太田述正コラム#14348(2024.7.21)
<大川周明『大東亜秩序建設/新亜細亜小論』を読む(その35)>(2024.10.16公開)
「・・・アレキサンドルの東征に次ぐ東西の衝突は、カルタゴとローマとの戦である。・・・
⇒カルタゴはフェニキア人(注63)による国家ですが、その政治制度については、「国家の代表は一般的にスーフェース(sufet、通例複数形でsufets、司法権と行政権を持った長官)と呼ばれ、ローマのコンスル同様に1年任期であった。・・・
(注63)「フェニキア人は系統的には様々な民族と混交していたが、アフロ・アジア語族セム語派に属するフェニキア語を話し、現存する言語ではヘブライ語と同じカナン諸語に属する。」
https://ja.wikipedia.org/wiki/%E3%83%95%E3%82%A7%E3%83%8B%E3%82%AD%E3%82%A2
スーフェースには軍事に関する権限はなかったが、司法と行政の権限を付与された1人か2人のスーフェースが富豪や影響力をもった一族から選出された。

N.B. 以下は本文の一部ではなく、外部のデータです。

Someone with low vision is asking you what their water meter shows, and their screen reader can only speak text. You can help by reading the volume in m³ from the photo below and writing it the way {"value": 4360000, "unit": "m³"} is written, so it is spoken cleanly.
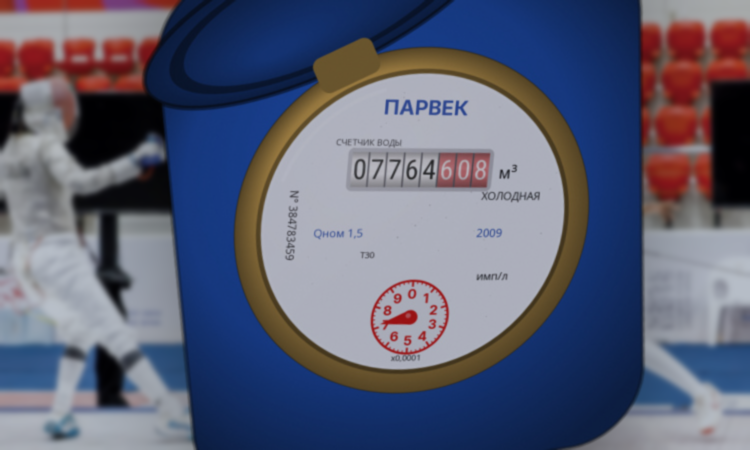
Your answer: {"value": 7764.6087, "unit": "m³"}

軍事上の特別職として、将軍がある。ローマのコンスルやスパルタの王とは異なり、カルタゴでは軍事は別とされており、ハンニバルもこれに選ばれた。将軍職は特定の家系の出身が多く、その権限を制限するために百人会が設立された。
貴族たちから選出された代議員によって、ローマの元老院に相当する機関である最高会議(元老院)を構成していた。最高会議は広範囲に渡る権限を有していたが、スーフェースの選任が最高会議によるのか、市民総会(民会)によるかは論が分かれる。」
https://ja.wikipedia.org/wiki/%E3%82%AB%E3%83%AB%E3%82%BF%E3%82%B4
ということから、同時期の共和制ローマに比してさして「遜色」があったとは言えず、やはり、カルタゴを大川的意味での「東」に分類するのは無理があります。

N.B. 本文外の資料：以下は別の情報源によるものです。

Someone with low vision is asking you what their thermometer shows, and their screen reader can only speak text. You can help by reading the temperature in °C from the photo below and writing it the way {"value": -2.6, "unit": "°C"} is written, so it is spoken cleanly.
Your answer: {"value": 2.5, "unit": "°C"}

なお、アレクサンドロス大王の東征は、既に述べたように、地理的に「東」に位置したところの、インド・ヨーロッパ語族を支配層とするペルシアを滅ぼして併合したものであり、大川的意味での東西の衝突ではありません。(太田)
さて叙上の東西対抗は、たとえ異種族であるとはいえ、実は白人と相近き、または白人と同根なる、セム民族およびイラン民族と白人との間に行われたるものである。
然るにその後第5世紀に至り、白人とは全く種族を異にする一民族が、疾風の如く起ってヨーロッパを襲撃した。
その民族とは他なし匈奴である。・・・
匈奴の西征に次ぐものは、第7・第8世紀におけるアラビア人のヨーロッパ侵略である。・・・
アラビア人に次でヨーロッパと戦えるものは、純乎として純なるアジア民族–吾らと血縁最も相近き蒙古人である。・・・
蒙古人に次では、オスマン・トルコ人の西漸がある。
彼らもまた、忽然として微弱より強大となれるアジア民族の一つである。・・・
かくの如くして第13世紀より第16世紀に至る数百年は、実にヨーロッパがアジアの前に慴伏(しゅうふく)せる・・・時代であった。
ヨーロッパ中世史の真相は、アジアとの関係を究めずして、決して明かにすべくもない。
蓋し中世のヨーロッパ諸国、一として多かれ少なかれアジアの影響を蒙らざりしはない。
唯だ例外を求むれば一のイギリスがある。